• Problem set
a. According to the Hacker News thread about generating WebSocket keys in Python, how many Discord users did Mojo gain in the two weeks after its first version was released?
b. Resume the Hacker News thread about generating WebSocket keys in Python after its final sentence, writing another reply in the same conversational style.

• Given passage
Hacker News new | past | comments | ask | show | jobs | submit login
Show HN: Python can make 3M+ WebSocket keys per second (github.com/szabolcsdombi)
83 points by cprogrammer1994 on July 3, 2023 | hide | past | favorite | 70 comments



The hardest part of debugging Python is "hitting the wall" when you come to a native library (compiled C code). And Python has achieved a lot of speed-ups from Py2 to Py3 by adding more compiled C code. This is a real blocker for understanding the foundation library.

On the other hand, in Java, with a few exceptions around Swing (native painting for GUIs) in Java, almost everything is written in pure Java, so you can debug all the way down if need be. It is a huge help for understanding the foundation library and all of its edge cases (normal for any huge library). Modern Java debuggers, like IntelliJ, are so crazy, they will decompile JARs and allow you to set debug breakpoints and step-into decompiled code. It is mind blowing when trying to debug a library that you don't own the source code (random quant lib, ancient auth lib, etc.).


Mojo seems like a very promising solution, despite it being AI oriented. Lex Friedman had a great podcast with the founder, its first version was released about a month ago, and in two weeks got 10k discord users.

A superset of python that, once finished, can run all native python code, but also adds language features to get closer to the “metal”, getting speeds of C libraries with the ability to properly debug and step through it.

• Data excerpt

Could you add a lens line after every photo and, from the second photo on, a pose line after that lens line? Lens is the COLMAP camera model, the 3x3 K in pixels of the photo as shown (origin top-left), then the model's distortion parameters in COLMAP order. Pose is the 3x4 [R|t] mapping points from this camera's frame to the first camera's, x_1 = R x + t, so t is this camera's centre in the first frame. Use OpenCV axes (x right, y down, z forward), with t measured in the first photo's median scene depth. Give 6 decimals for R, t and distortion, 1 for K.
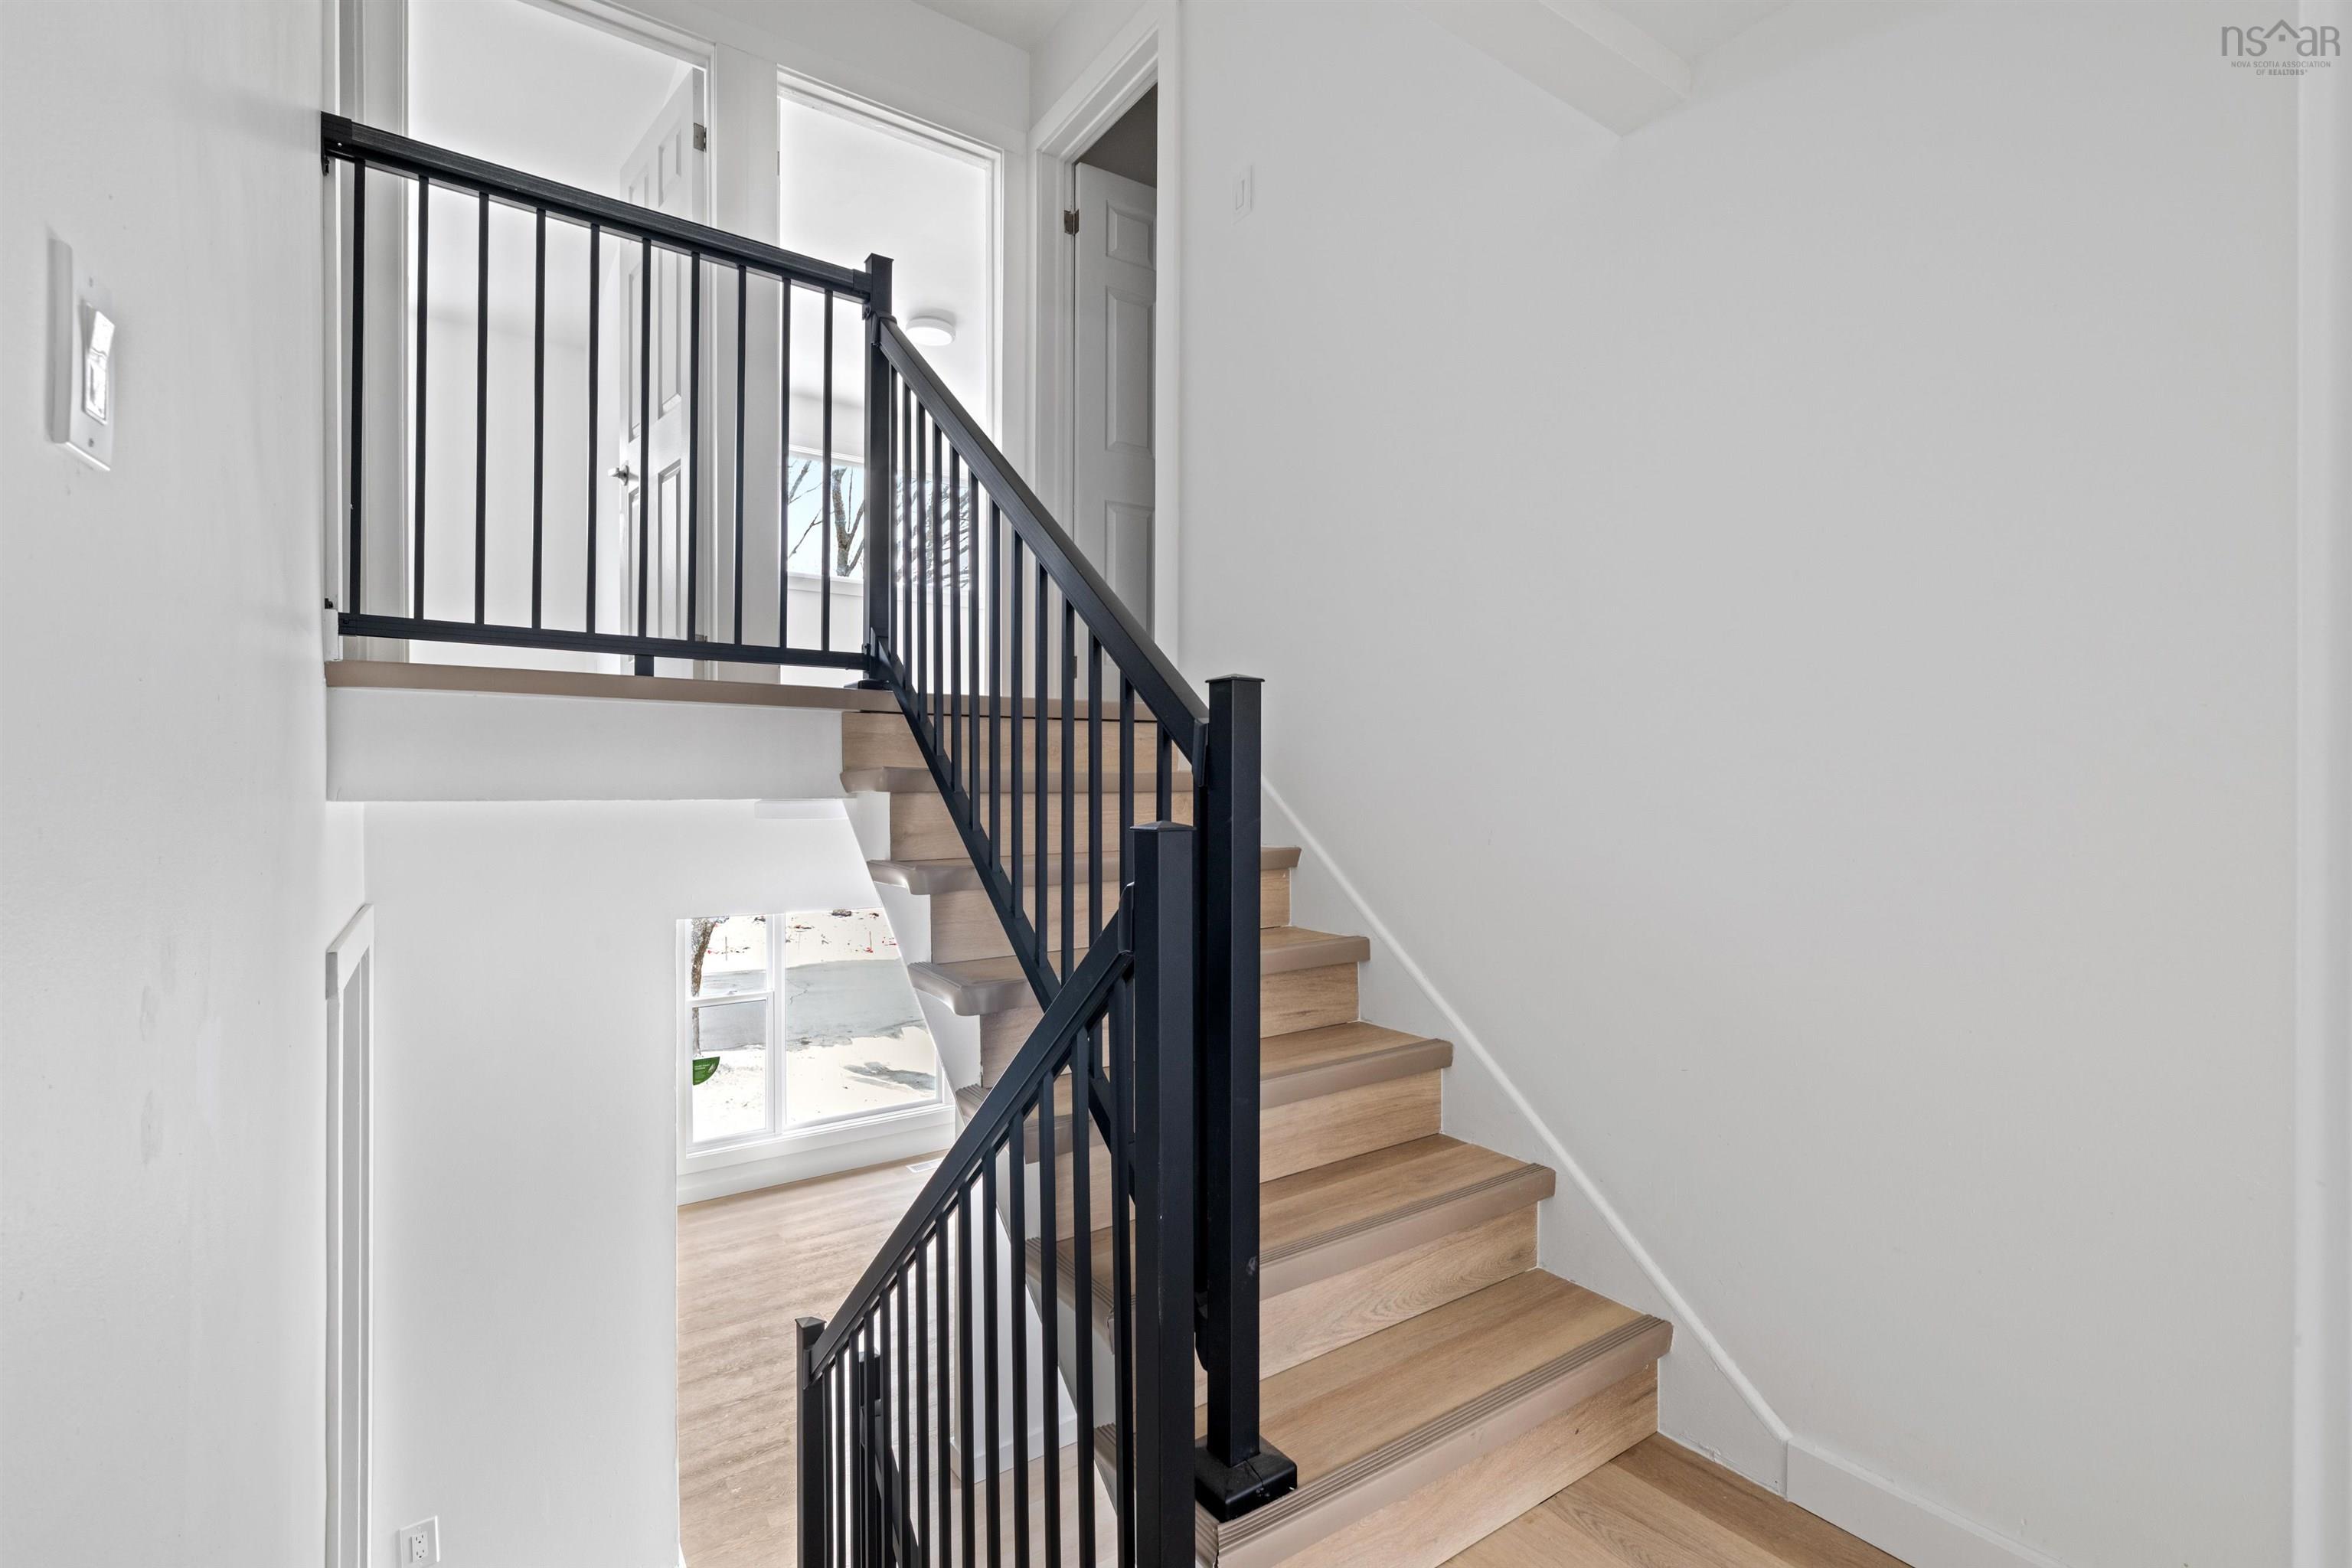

• Response list
a. 10k Discord users.

b.
If this project goes the way it’s promised (the guy has great experience with language development), this could further cement python as it would solve its biggest criticisms. Very excited for it

https://youtu.be/pdJQ8iVTwj8 https://www.modular.com/mojo https://en.m.wikipedia.org/wiki/Chris_Lattner


Crikey: LattBot strikes again! This guy's footprint on compilers and languages in one generation cannot be understated. His PhD work eventually grew into LLVM and Clang which lit a fire under GCC and MSVC. The C and C++ compiler ecosystem is now far more competitive and healthy.

He has the magic touch. What you describe sounds amazing. And having LattBot behind it is even better.

I have watched one of his episodes with Lex before. He is absurdly humble about his accomplishments.


Likewise, in C#, almost everything is written in pure C#.

It also gives you more control over memory allocations than Java, which is nice when trying to squeeze more performance out of the code.


    It also gives you more control over memory allocations than Java
Cool! I didn't know about this. Can you share an example? It might foster some good discussion. I haven't written any serious C# in about 10 years now. I still love that language. To me, it's like Java with all the rough edges sanded down. In that era, Visual Studio was the only choice for dev and needed the IntelliJ plug-in. I always thought that was a bit goofy, but nothing against the language itself. And, the COM+ integration is legendary if you need to run on Win32.


Value types have gained more functionality in recent versions.

You can quickly create record structs or value tuples (that auto-implement Equals(obj) & GetHashCode()) and pass them around by reference instead of copying.

  record struct RGBA(byte R, byte G, byte B, byte A);

  // allocate a small collection on the stack
  Span<RGBA> colors = stackalloc RGBA[3]
  {
      new RGBA(255, 0, 0, 255),
      new RGBA(0, 255, 0, 255),
      new RGBA(0, 0, 255, 255)
  };

  // get value by reference
  ref var c = ref colors[2]; 
  c = new RGBA(127, 127, 127, 255); 
  
  // prints: RGBA { R = 127, G = 127, B = 127, A = 255 }
  Console.WriteLine(colors[2]); 

  // value tuple
  (byte R, byte G, byte B, byte A) white = (255,255,255,255);
Heap allocated generic collections of value types have better data locality than collections of reference types.

Ref struct is a type of struct that is always stack allocated and cannot be promoted to the managed heap or boxed. `Span<T>` is ref struct.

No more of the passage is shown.